• _Saved entries_:
..........
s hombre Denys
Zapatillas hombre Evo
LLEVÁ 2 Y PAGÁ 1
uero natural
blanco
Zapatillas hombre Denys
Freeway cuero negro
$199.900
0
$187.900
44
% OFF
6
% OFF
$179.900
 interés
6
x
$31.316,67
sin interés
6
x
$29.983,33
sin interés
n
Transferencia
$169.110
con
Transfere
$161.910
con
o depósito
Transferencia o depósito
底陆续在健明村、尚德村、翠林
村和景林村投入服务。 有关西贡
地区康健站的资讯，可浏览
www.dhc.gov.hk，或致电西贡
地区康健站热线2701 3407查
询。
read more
..........
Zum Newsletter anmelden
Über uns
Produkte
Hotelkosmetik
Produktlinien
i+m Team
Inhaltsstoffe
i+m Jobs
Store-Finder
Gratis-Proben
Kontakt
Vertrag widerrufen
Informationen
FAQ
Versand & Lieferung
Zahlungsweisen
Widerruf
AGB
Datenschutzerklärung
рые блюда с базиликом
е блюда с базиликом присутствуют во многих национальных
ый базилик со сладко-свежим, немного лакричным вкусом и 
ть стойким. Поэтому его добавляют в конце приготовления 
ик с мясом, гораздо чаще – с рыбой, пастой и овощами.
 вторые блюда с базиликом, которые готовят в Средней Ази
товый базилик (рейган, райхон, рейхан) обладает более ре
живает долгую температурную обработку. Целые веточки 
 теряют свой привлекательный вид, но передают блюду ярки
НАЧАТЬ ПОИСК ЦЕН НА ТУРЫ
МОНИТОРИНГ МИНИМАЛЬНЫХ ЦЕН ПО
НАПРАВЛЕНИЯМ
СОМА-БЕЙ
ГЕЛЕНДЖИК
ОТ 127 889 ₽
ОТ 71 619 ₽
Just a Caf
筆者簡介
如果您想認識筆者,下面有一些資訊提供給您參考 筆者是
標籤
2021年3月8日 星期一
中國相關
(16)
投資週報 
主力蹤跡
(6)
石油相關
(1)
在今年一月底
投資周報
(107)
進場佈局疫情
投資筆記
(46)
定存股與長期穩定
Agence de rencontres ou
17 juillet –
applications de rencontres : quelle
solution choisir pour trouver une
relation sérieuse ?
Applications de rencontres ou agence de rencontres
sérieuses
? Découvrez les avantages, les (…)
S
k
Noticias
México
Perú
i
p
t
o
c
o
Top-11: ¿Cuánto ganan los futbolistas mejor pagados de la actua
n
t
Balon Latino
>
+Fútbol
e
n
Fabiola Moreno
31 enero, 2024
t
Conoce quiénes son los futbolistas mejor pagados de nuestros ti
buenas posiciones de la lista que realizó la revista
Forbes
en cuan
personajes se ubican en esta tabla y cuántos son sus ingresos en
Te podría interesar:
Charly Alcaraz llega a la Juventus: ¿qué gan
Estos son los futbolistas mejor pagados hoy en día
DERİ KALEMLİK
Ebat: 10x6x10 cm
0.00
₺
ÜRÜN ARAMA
..........
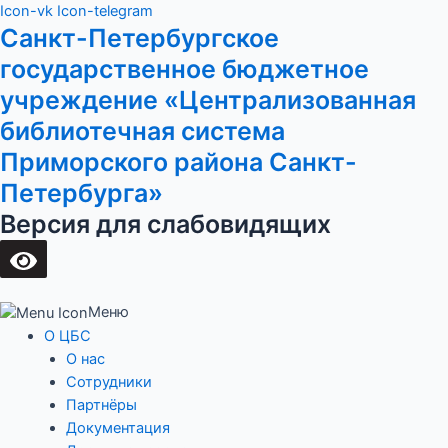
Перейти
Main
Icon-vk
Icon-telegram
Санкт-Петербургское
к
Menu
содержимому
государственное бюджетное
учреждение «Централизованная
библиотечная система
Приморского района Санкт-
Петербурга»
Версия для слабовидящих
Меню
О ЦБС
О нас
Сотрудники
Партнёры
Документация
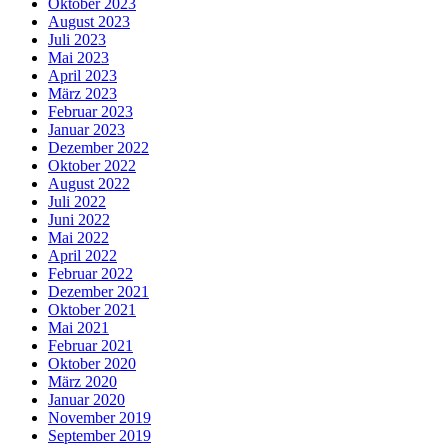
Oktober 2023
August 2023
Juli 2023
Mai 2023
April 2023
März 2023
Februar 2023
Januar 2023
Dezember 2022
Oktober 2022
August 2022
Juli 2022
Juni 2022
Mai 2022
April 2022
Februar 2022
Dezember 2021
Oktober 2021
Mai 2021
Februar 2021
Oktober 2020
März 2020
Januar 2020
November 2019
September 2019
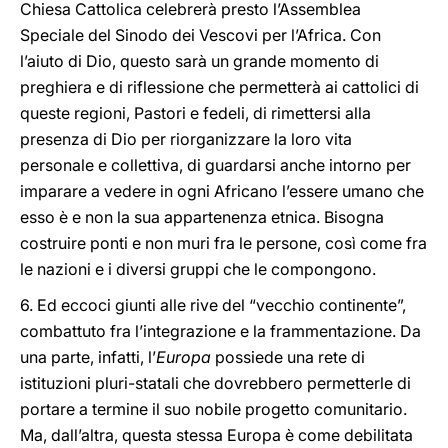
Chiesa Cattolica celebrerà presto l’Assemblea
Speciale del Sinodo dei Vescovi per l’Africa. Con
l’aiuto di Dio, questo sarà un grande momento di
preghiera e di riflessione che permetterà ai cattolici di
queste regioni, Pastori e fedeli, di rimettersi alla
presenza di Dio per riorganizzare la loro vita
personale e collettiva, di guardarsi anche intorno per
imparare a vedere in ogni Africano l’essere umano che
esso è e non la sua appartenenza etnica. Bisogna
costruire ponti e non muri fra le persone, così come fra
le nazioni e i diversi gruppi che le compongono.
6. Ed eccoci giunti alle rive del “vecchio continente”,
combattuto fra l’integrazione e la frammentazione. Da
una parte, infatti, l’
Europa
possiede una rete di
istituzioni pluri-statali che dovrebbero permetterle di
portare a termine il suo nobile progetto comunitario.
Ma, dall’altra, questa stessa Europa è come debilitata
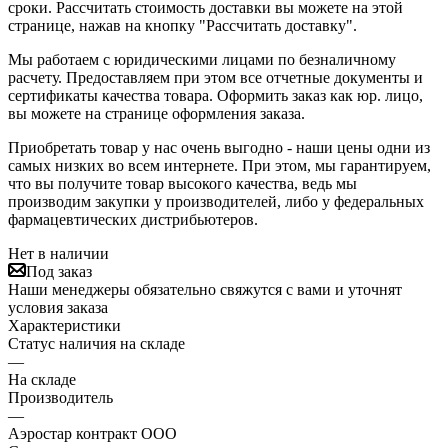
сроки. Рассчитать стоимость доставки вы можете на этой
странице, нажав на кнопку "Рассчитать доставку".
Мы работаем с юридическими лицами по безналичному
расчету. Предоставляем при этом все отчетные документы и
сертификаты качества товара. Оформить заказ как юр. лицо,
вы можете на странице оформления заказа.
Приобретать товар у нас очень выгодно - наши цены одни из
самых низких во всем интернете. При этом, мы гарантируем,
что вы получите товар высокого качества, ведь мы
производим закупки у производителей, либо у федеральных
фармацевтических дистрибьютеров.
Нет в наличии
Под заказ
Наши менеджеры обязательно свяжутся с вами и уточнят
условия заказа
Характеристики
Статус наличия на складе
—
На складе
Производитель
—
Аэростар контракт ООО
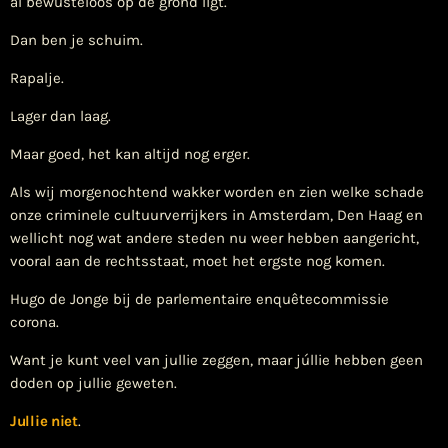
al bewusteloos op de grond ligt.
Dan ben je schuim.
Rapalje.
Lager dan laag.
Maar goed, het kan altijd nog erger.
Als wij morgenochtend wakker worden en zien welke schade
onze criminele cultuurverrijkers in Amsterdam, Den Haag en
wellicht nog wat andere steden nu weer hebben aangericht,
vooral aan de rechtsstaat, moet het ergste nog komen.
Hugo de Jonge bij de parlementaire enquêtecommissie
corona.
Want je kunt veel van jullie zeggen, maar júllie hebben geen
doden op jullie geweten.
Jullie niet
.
..........
• _TASK PROMPT_: Lines with the word "блюда" in them should be copied from the preceding records.

• _COMPLETED EXERCISE_:
рые блюда с базиликом
е блюда с базиликом присутствуют во многих национальных
 вторые блюда с базиликом, которые готовят в Средней Ази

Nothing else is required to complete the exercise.